— start DOCUMENT EXTRACT —

Calamity Jane was an all-female American grunge/punk band, formed in Portland, Oregon, United States, in 1989.

Gilly Ann Hanner (vocals/guitar) and Lisa Koenig (drums) started playing together as a band in 1988 along with Ronna Era (bass). After a few live appearances Hanner's sister Megan took over on bass and the band was renamed Calamity Jane the following year. Their first gig was supporting Scrawl. The band then supported Fugazi on their 1990 tour.

The band released three singles and an album Martha Jane Cannary with their original line up, and a final single with Marcéo Martinez - later of Team Dresch) on drums and Joanna Bolme (later of Quasi and The Jicks) on bass.

— end DOCUMENT EXTRACT —
— start DATA LINES —

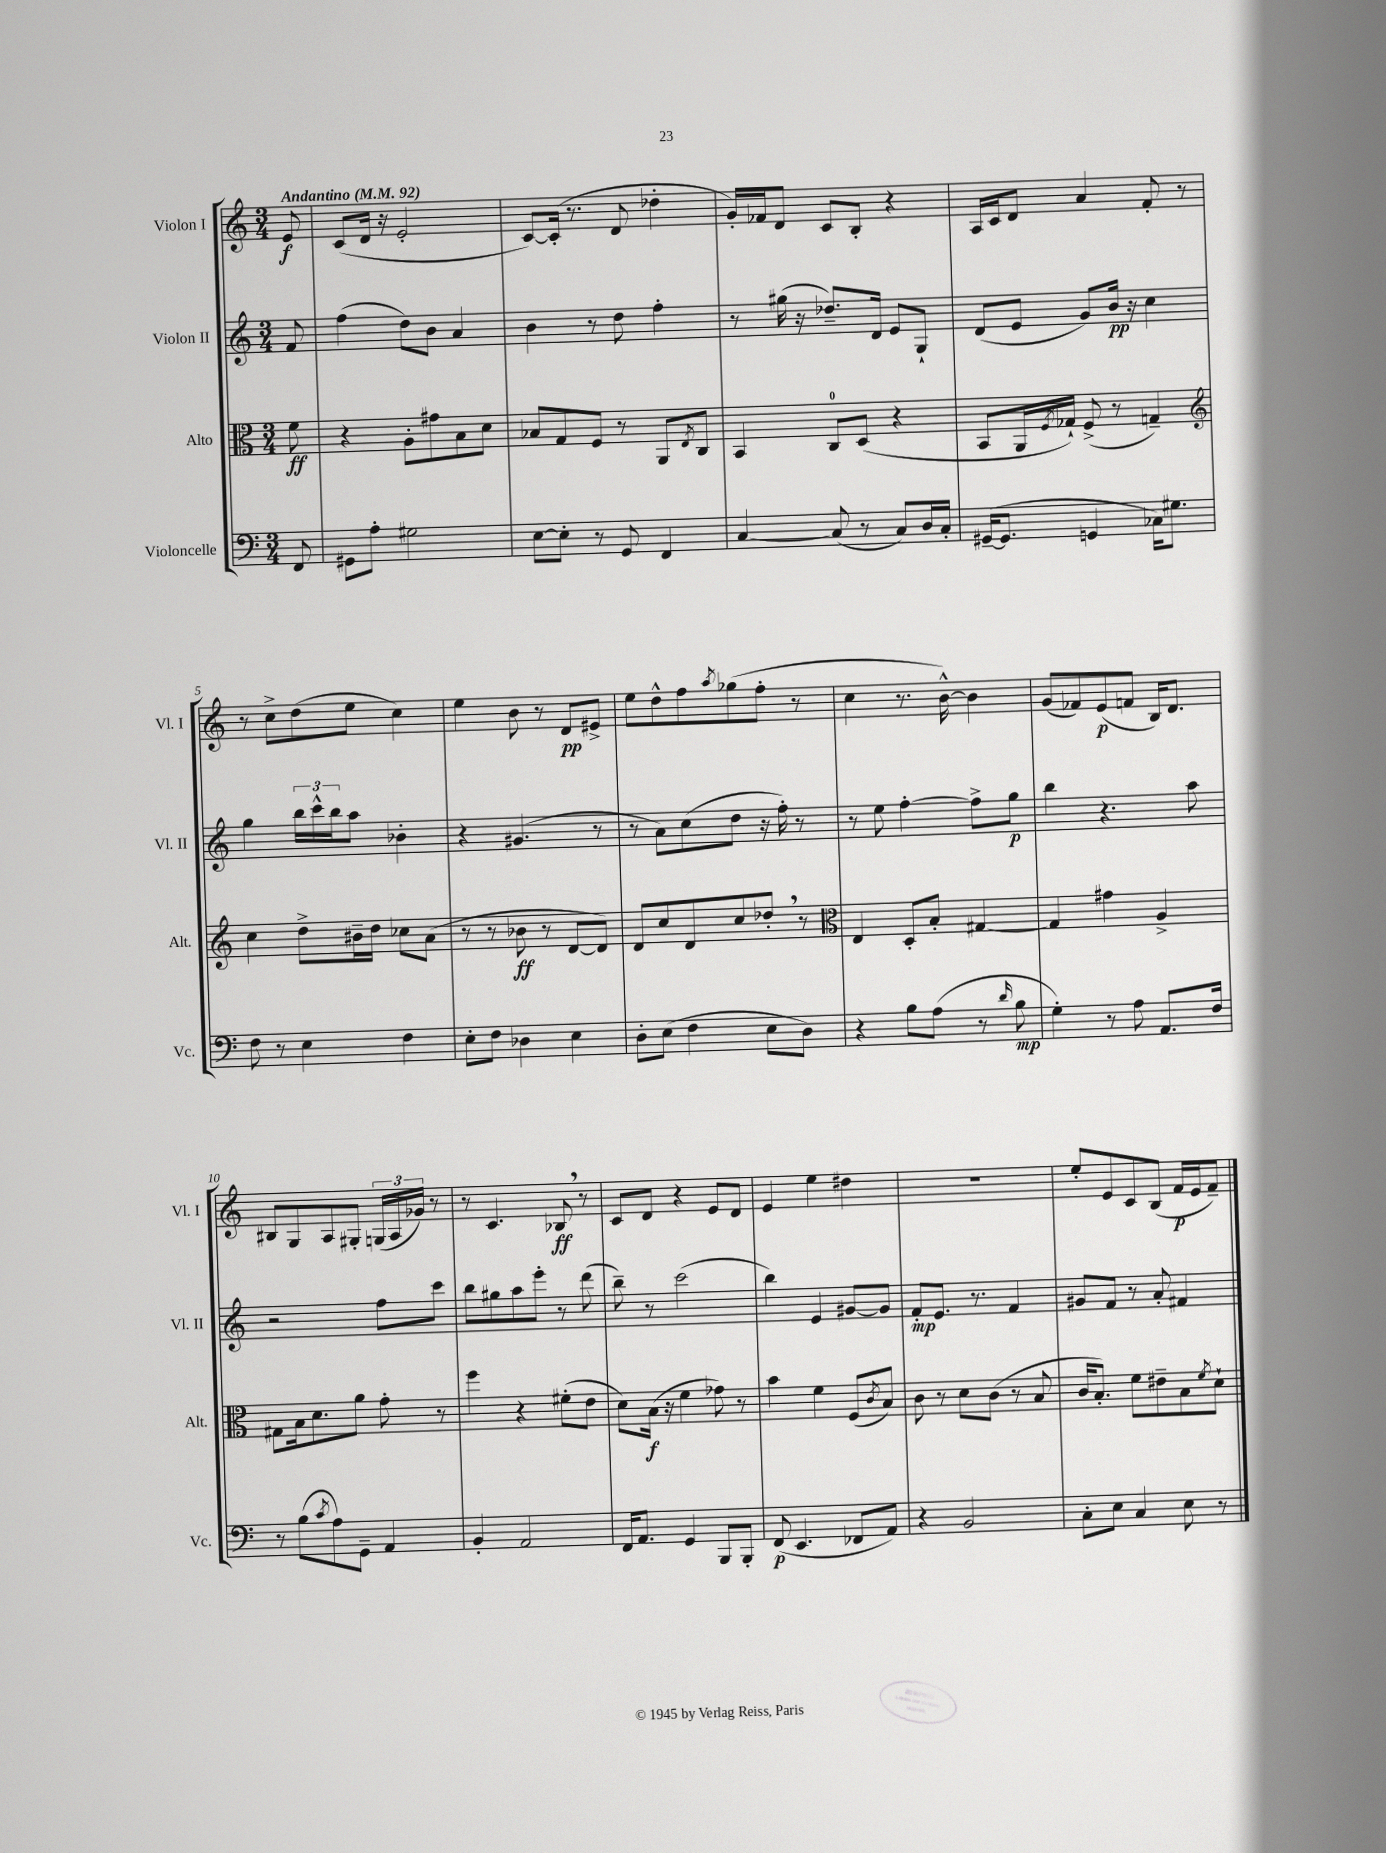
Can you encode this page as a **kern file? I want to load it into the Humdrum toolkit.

**kern	**kern	**kern	**kern
*staff4	*staff3	*staff2	*staff1
*clefF4	*clefC3	*clefG2	*clefG2
*k[]	*k[]	*k[]	*k[]
*M3/4	*M3/4	*M3/4	*M3/4
*MM92	*MM92	*MM92	*MM92
8FF/	8f\	8f/	8e/
=	=	=	=
8GG#\L	4r	(4ff\	(8c/L
8A'\J	.	.	16d/Jk
.	.	.	16r
2G#\	8A'\L	8dd\L)	2e'/
.	8g#\	8b\J	.
.	8B\	4a/	.
.	8d\J	.	.
=	=	=	=
[8E\L	8B-/L	4b\	[8c/L)
8E'\]J	8G/	.	(16c'/]Jk
.	.	.	8.r
8r	8F/J	8r	.
8GG/	8r	8dd\	8d/
4FF/	8AA/L	4ff'\	4dd-'\
.	8qE/	.	.
.	8C/J	.	.
=	=	=	=
[4C/	4BB/	8r	16g'/LL)
.	.	.	16f-/J
.	.	(16gg#\	8d/J
.	.	16r	.
(8C/]	8C/L	8.dd-~/L)	8c/L
8r	(8D/J	.	8B'/J
.	.	16d/Jk	.
8C/L)	4r	8e/L	4r
16D/L	.	8G`/J	.
16C'/JJ	.	.	.
=	=	=	=
([16GG#~/LK	8BB/L	(8d/L	16A/LL
8.GG#/]J	.	.	16c/J
.	16AA/L	8e/J	8d/J
.	8qF/	.	.
.	16G-`/JJ)	.	.
4GG/	(8F^/	8g/L)	4a/
.	8r	16b/Jk	.
.	.	16r	.
16C-\LK)	4G~/)	4cc\	8f'/
8.G#\J	.	.	.
.	.	.	8r
=	=	=	=
*	*clefG2	*	*
8F\	4cc\	4gg\	8r
8r	.	.	8cc^\L
4E\	8dd^\L	24bb\LL	(8dd\
.	.	24ccc^^\	.
.	.	24bb\J	.
.	16b#~\L	8aa\J	8ee\J
.	16dd\JJ	.	.
4F\	8cc-\L	4b-'\	4cc\)
.	(8a\J	.	.
=	=	=	=
8E'\L	8r	4r	4ee\
8F\J	8r	.	.
4D-\	8b-\	(4.g#/	8b\
.	8r	.	8r
4E\	[8d/L	.	8d/L
.	8d/]J)	8r	8e#^/J
=	=	=	=
8D'\L	8d/L	8r	8ee\L
(8E\J	8cc/	8a\L)	8dd^^\
4F\	8d/	(8cc\	8ff\
.	.	.	8qaa/
.	8cc/	8dd\J	(8gg-\
8E\L	8dd-'/J	16r	8ff'\J
.	.	16ff'\)	.
8D\J)	8r	8r	8r
=	=	=	=
*	*clefC3	*	*
4r	4E/	8r	4cc\
.	.	8ee\	.
8B\L	8D'/L	[4ff'\	8.r
(8A\J	8B'/J	.	.
.	.	.	[16b^^\)
8r	[4G#/	8ff^\]L	4b\]
16qqd/	.	.	.
8B\	.	8gg\J	.
=	=	=	=
4G'\)	4G#/]	4bb\	(8g/L
.	.	.	8f-/)
8r	4g#\	4.r	(8e/
8A\	.	.	8f/J
8.AA/L	4A^/	.	16B/LK)
.	.	.	8.d/J
.	.	8aa\	.
16F/Jk	.	.	.
=	=	=	=
8r	8G#\L	2r	8B#/L
(8B\L	16B\k	.	8G/
.	8.d\	.	.
8qc/	.	.	.
8A\)	.	.	8A/
8GG~\J	8a\J	.	8G#'/J
4AA/	8g'\	8ff\L	(24G/LL
.	.	.	24A/
.	.	.	24g-/JJ)
.	8r	8ccc\J	8r
=	=	=	=
4BB'/	4ff\	8bb\L	8r
.	.	8gg#\	4.c/
2AA/	4r	8aa\	.
.	.	8eee'\J	.
.	(8f#'\L	8r	8B-/
.	8e\J	(8ddd\	8r
=	=	=	=
16FF/LK	8d\L)	8bb~\)	8c/L
8.AA/J	.	.	.
.	(16B\Jk	8r	8d/J
.	16r	.	.
4GG/	4f\	(2ccc\	4r
8BBB/L	8g-\)	.	8e/L
8BBB'/J	8r	.	8d/J
=	=	=	=
(8FF/	4b\	4bb\)	4e/
4.EE/	.	.	.
.	4f\	4e/	4ee\
8FF-/L	(8F/L	[8g#/L	4dd#\
.	8qc/	.	.
8AA/J)	8B/J)	8g#/]J	.
=	=	=	=
4r	8c\	8f'/L	2.r
.	8r	8.e/J	.
2BB/	8d\L	.	.
.	.	8.r	.
.	(8c\J	.	.
.	8r	4f/	.
.	8B/	.	.
=	=	=	=
8C'\L	16c/LK	8g#/L	8ee'/L
.	8.B'/J)	.	.
8E\J	.	8f/J	8e/
4C/	8f\L	8r	8c/
.	8e#~\	8a'/	(8B/J
8E\	8B\	4f#/	16f/LL
.	.	.	16e/J
.	8qf/	.	.
8r	8d`\J	.	8f~/J)
==	==	==	==
*-	*-	*-	*-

— end DATA LINES —

▶ **DO THIS**
Write out the part of the Calamity Jane band history starting with "Calamity Jane was" and going on through "Jicks) on bass.", with no changes. The items are not needed for this.

▶ **COMPLETED TASK**
Calamity Jane was an all-female American grunge/punk band, formed in Portland, Oregon, United States, in 1989.

Gilly Ann Hanner (vocals/guitar) and Lisa Koenig (drums) started playing together as a band in 1988 along with Ronna Era (bass). After a few live appearances Hanner's sister Megan took over on bass and the band was renamed Calamity Jane the following year. Their first gig was supporting Scrawl. The band then supported Fugazi on their 1990 tour.

The band released three singles and an album Martha Jane Cannary with their original line up, and a final single with Marcéo Martinez - later of Team Dresch) on drums and Joanna Bolme (later of Quasi and The Jicks) on bass.